# [Problème à résoudre]
Rédigez la suite du reportage sur le Samsung Campus reproduit ci-dessous, en reprenant juste après sa dernière phrase.

Depuis 2014, Samsung France a ouvert le Samsung Campus, une formation gratuite de deux ans au développement web pour les non-bacheliers de moins de 25 ans, afin de favoriser l’insertion professionnelle des jeunes. Une telle formation peut-elle vraiment déboucher sur des emplois concrets pour ceux qui la suivent ? Nous sommes allés à la rencontre de quatre étudiants qui l’ont suivie. Reportage.

À longueur d’année, nous vous rapportons les nouveautés technologiques des grands fabricants d’électronique, au premier rang desquels Samsung. En marge de ses produits, le fabricant coréen mène aussi une politique sociétale assez volontaire. Ainsi, en 2013, la marque a fixé quatre axes sociétaux pour l’Europe, dont l’éducation au numérique pour les plus jeunes, ainsi que la formation aux métiers du numérique dans un contexte de chômage globalement très élevé dans la tranche des 18-25 ans sur le vieux continent. Chaque filiale choisit ensuite les actions qu’elle souhaite mener localement. Chez nous, la pénurie en développeurs Web étant avérée, Samsung France a décidé de travailler sur cette thématique. Et c’est ainsi qu’est né le Samsung Campus en 2014.

# [Données fournies]
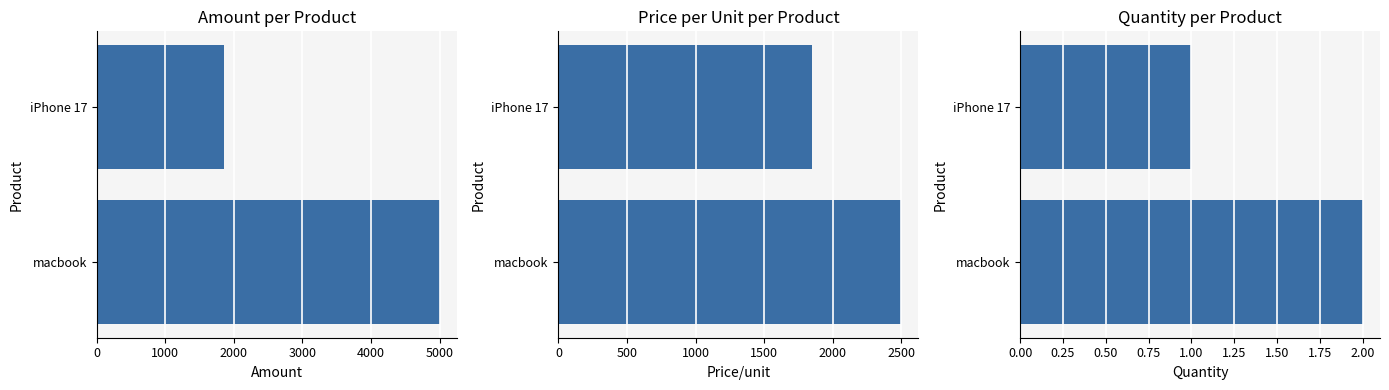

At how many categories does at least one series exceed 1596?

2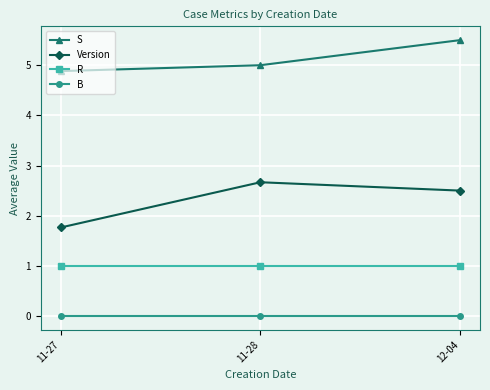

Which series has the widest spread of values?

Version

# [Réponse finale]
Depuis, quatre promotions se sont déjà succédé sur les bancs de la formation. De quoi offrir un recul suffisant pour mesurer son impact. Est-elle vraiment qualifiante ? Les étudiants trouvent-ils vraiment dans la foulée un poste de développeur Web ? Sont-ils rémunérés correctement ? Autant de questions que nous nous sommes posées. Pour y répondre, nous avons rencontré quatre d’entre eux. Les deux premiers, Léanaëlle et Benjamin, font partie de la quatrième promotion, tandis que les deux autres, Avelaine et Housama, ont achevé le cursus depuis quelque temps déjà.

Reportage Samsung Campus

À gauche, Léanaëlle, à droite, Benjamin (© Brigitte Bouillot)

Reportage Samsung Campus

À gauche, Avelaine, à droite, Housama (© Brigitte Bouillot)

Le Samsung Campus

Avant de nous pencher sur leurs parcours, intéressons-nous d’abord au Samsung Campus. Il s’agit d’une formation entièrement gratuite au métier de développeur Web, pour les jeunes de moins de 25 ans n’ayant pas le bac en poche. Un point très important quand on sait que la grande majorité des écoles informatiques classiques n’acceptent pas les candidats n’ayant pas obtenu le baccalauréat. Le but est donc de recruter des élèves motivés, mais qui n’ont pas trouvé leur place dans le système scolaire.

Chaque année, Samsung reçoit entre 1500 et 2000 candidatures pour son Campus, pour 45 places au final. Les candidats doivent d’abord s’inscrire sur le site du constructeur. Puis une sélection se fait en amont de l’épreuve de la « Piscine », à laquelle participe une centaine de candidats. Nous y reviendrons plus loin.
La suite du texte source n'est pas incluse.